Mostly, though, I'm tired of the attitude of the people who make it. I'm well enough known, to my great chagrin, that people rarely give me attitude to my face, but I have eyes and ears. I watch as people are lectured and mocked for not understanding the coffee shop's manifesto. Last week, I watched a man in front of me in line receive a condescending jeremiad, air quotes and all, about the difference between their macchiato and Starbucks' “macchiato”. I stopped going to one shop in Los Angeles because literally every employee I ever encountered had such a poisonous attitude that I found myself turning off my hearing aids while waiting in line so I didn't approach the bar with clenched fists.

Lose the attitude. Lose the condescension. Lose the superiority. Third-wave was supposed to be about education; it was supposed to about opening your eyes to the idea that coffee, like wine, has terroir that's destroyed when you load up your cup with sugar and milk. Some people still convey this–if you've ever heard Jeff Duggan or Truman Severson at Portola or Alberto Song Trujillo at Caffe Sospeso talk about coffee, you come away educated but not shamed. A tasting at their coffee bars–particularly Portola's Theorem tasting bar–will leave you trembling from caffeine and not insignificantly poorer, but you will have gone on a journey of exploration that rivals the first time you sit on a stool across from a craft bartender. Unfortunately, that same judgment-free passion does not translate to everyone.

When classic cocktails were dusted off during the bar renaissance and bartenders started to return to more chef-like, rather than more cook-like, roles in bars, there was a sudden rise in the number of stuck-up dandies in armbands and pomaded mustaches giving people lip for ordering would-be martinis made of vodka and salty olive brine. There were a lot of bad cocktails invented because there were all these newly available raw ingredients and revived techniques to play with, and not enough editing. It nearly sank the local craft cocktail movement, because the one thing the Southern Californian public will not put up with is being told they're not good enough, and there aren't enough “good enough” people to keep bars afloat by themselves.

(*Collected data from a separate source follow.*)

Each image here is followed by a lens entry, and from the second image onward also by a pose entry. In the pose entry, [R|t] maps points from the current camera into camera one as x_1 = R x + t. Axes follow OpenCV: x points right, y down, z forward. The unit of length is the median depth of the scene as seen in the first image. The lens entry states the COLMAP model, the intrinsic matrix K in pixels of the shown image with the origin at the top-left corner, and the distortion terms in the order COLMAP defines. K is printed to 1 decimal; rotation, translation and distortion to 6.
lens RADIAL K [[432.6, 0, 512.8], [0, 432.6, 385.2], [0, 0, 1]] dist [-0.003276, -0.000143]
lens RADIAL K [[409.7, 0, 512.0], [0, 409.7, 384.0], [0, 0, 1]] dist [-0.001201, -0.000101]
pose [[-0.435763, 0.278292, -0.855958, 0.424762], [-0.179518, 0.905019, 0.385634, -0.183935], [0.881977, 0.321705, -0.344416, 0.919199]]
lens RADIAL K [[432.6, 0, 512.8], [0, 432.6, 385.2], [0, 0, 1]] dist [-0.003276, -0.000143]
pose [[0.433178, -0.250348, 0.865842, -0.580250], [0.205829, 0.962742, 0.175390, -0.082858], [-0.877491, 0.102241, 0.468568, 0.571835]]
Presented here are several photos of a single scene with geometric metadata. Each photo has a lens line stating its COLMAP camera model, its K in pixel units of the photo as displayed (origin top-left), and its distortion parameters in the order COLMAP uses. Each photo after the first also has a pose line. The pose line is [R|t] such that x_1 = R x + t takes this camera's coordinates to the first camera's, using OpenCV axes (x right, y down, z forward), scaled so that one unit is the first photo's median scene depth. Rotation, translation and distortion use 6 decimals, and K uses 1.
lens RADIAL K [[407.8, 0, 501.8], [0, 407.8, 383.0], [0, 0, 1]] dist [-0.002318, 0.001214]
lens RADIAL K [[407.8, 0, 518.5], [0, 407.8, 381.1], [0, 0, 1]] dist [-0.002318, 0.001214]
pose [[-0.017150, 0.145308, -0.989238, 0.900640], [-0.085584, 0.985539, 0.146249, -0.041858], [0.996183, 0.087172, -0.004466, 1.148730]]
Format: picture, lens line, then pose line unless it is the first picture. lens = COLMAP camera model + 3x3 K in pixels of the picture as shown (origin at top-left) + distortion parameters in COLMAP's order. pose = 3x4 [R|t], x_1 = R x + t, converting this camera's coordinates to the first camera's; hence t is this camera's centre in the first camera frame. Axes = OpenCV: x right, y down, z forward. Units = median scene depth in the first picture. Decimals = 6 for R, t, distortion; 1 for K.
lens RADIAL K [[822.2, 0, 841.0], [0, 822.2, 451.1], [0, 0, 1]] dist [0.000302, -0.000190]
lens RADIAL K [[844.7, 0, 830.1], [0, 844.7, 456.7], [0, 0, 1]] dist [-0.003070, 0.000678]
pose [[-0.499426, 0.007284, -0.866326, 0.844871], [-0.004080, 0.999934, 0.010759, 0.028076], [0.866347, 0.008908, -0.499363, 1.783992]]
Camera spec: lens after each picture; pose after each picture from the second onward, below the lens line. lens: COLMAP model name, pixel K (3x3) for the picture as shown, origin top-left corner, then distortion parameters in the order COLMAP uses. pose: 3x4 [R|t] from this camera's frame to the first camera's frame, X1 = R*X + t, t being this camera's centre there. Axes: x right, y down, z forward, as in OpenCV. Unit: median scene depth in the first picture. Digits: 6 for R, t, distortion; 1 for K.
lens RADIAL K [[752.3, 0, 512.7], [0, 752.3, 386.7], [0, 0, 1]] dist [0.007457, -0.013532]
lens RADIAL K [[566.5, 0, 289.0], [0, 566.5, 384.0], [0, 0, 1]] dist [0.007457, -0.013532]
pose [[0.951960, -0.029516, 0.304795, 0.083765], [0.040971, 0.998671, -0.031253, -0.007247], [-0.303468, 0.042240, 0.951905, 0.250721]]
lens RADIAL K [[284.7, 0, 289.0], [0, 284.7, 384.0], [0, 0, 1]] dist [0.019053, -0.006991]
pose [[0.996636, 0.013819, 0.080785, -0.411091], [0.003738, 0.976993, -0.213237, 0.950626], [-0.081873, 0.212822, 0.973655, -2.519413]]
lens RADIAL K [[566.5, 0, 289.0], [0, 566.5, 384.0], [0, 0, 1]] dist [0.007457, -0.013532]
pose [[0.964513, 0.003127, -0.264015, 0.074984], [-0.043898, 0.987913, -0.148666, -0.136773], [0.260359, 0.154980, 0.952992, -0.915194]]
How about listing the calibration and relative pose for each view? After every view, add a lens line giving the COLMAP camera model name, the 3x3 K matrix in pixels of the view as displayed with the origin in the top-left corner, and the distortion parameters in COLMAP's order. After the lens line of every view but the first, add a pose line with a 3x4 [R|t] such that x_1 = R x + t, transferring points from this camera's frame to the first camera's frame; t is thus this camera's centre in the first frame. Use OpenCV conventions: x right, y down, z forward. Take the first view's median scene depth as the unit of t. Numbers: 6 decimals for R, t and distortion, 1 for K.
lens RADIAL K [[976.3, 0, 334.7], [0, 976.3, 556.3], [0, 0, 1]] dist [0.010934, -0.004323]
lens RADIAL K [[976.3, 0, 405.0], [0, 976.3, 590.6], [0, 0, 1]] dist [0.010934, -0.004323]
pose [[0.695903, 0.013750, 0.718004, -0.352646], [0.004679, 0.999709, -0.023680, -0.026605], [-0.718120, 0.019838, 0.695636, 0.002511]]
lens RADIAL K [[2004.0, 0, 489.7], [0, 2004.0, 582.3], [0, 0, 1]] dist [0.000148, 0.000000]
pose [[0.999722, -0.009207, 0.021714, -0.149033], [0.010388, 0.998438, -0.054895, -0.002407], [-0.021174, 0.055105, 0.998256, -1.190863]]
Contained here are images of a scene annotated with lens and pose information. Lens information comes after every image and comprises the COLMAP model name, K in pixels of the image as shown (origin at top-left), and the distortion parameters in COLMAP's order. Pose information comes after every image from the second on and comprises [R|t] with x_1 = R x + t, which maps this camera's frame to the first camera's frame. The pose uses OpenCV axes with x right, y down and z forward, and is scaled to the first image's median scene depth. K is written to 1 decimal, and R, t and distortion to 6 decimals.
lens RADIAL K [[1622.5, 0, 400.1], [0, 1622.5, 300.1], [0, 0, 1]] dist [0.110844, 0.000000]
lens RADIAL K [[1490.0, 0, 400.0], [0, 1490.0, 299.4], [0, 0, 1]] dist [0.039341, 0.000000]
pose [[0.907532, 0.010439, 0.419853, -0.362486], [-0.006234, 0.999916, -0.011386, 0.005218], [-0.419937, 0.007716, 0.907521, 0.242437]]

So they adapted. Though they may be rolling their eyes inwardly, the vast majority of craft bartenders around here will try to take customers one step toward what they do best, rather than humiliating them in public for their choices. The number of poorly researched creations on cocktail menus has declined, and when it comes right down to it, most craft cocktail bars will still make a vodka martini if that's what you insist upon and if they have the olive brine.

That's what needs to happen in the craft coffee movement. Meanwhile, though, if you need me, I'll be at Kean Coffee in Tustin, sipping on a completely attitude-free Italian cappuccino.